Little Miss Sunshine is the astonishing first feature of hip music video and commercial directors Jonathan Dayton and Valerie
Faris and screenwriter Michael Arndt.  The movie, a razor sharp black comedy, was the hit of Sundance – no surprise given the
movie's hip cast and subject matter that revolves around a dysfunctional family.  The movie became the darling of the fest and the
subject of an intense – and very public – bidding war (the rights eventually were won by Fox Searchlight in the neighborhood of $10
million).  Now this bitter black comedy (so caustic it practically punches a hole through the screen) is here to save the summer
season stuffed with so many bland to “Oh, I guess it was okay” blockbusters.  It also made a bad day very good – and what better
can be said of a movie?

The film is a classic road picture that follows the format of a zillion road comedies that have come before (it most closely resembles
National Lampoon’s Vacation – but on acid).  Little Olive (Abigail Breslin) has made the state finals for one of those little miss beauty
pageants and come hell or high water her mother, Sheryl (Toni Collette) and father, Richard (Greg Kinnear) are determined to get
her there.  So, into their broken down yellow VW bus they herd Richard’s hippie, four letter spewing father (Alan Arkin), Sheryl’s gay
brother Frank (Steve Carell) who is just recovering from a suicide attempt, and the teenaged Dwayne (Paul Dano).  Dwayne is so
disenfranchised from the rest of the family that he has, like Holly Hunter in
The Piano, stopped speaking and only communicates
through tersely scrawled notes.

Each of these misfits has a unique agenda but slowly as the trip progresses, naturally, these agendas will coalesce until these
disparate individuals, once a real family and not just a pretend one that sits around the dinner table in surly silence, will find a way
to reconnect and support one another again.  During the trip some of the incidents seem a touch too coincidental and contrived but
the situations are so sharp and funny you don’t care.  
Little Miss Sunshine is not as out there with the humor as the existential
comedy
I Heart Huckabees but it offers its performers the same type of blissful comedic moments that Huckabees did.  

Playing characters that are much closer to your friends and neighbors, however, the acting sleight of hand of these performers might
get overlooked.  Has anyone noticed what a terrifically nuanced actor Greg Kinnear has become?  Or do his matinee idol good looks
prevent the recognition he deserves?  He was revelatory in the creepy Bob Crane biopic,
Auto Focus and his work here is just as
good.  Walking the fine line of playing a failed dreamer who just won’t give up and lives his life according to bumper sticker phrases,
Kinnear plays one of those phony, eternal, sunny optimists who doesn't really believe in his soul the gibberish he's spouting.  Watch
the gamut of emotions that cross his face in seconds as he gets bad news during a phone call.  Matching him are Collette as his
harried wife (who also mesmerizes this week in
The Night Listener), Arkin who gets a dream part as Arkin’s hippe, liberated
grandfather and Dano as the disgusted, silent teenager.

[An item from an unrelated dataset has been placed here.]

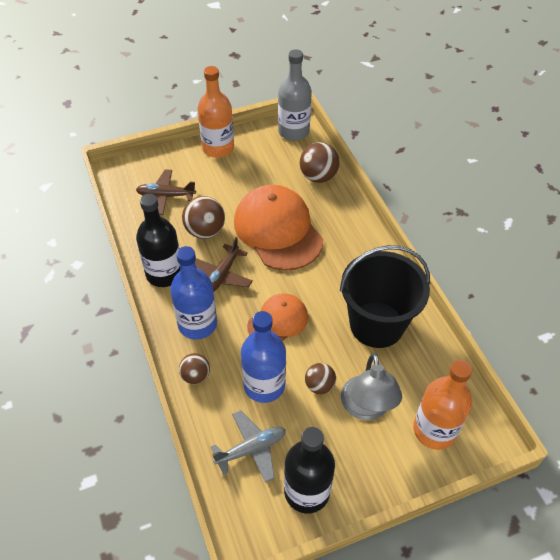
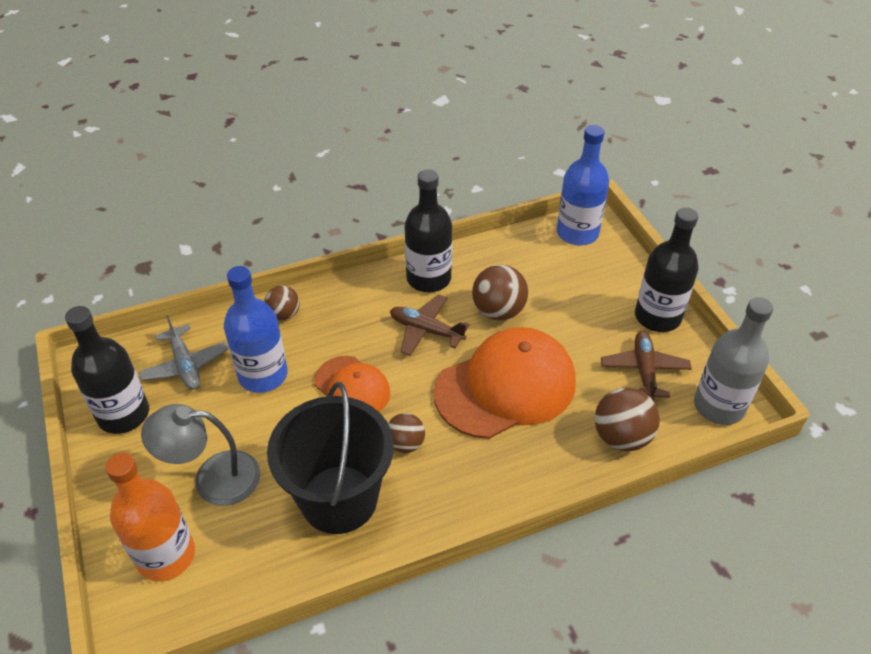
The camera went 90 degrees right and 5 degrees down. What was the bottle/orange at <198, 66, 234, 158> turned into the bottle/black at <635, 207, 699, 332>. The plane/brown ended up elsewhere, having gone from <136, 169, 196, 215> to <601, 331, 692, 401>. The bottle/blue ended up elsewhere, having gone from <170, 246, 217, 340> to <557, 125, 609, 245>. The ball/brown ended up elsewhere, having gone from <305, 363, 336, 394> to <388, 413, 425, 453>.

Carell gets a special mention as the gay brother and uncle – a Proust scholar (naturally) complete with pink shirt, khakis, and blue
and white striped socks and loafers as does Breslin as the little girl who actually looks and acts like a real little girl.  The self-esteem
issues that the filmmakers confront via the beauty pageant that closes the picture is borne on the shoulders of this tiny child actress
and she more than holds her own with her elders.  This hilarious segment – complete with smarmy emcee, witch-like pageant owner
and a bevy of Jon Benet Ramsey look-alikes is all the funnier because it taps so deeply into the revenge fantasy we’ve all had when
confronted with these nauseating spectacles.

Throughout, Arndt’s script scores many points on the narcissism so inherent today in American culture and how the lack of human
connection emphasizes it (all to a bouncy, perky Jon Brion type score by
Mychael Dana).  There is a brief sequence at one point with
a grief counselor in which the mood changes from compassion to aggression in the space of seconds that is as telling as the whole
of
American Beauty.  “The center isn’t holding very well” Joan Didion wrote about American suburban culture, California-style 40 years
ago but as
Little Miss Sunshine shows, even a center as cracked and splintered in a family as the one revealed here has the
possibility of being renewed.

Who would have thought that such a bitter black comedy would have such an upbeat, heartfelt message?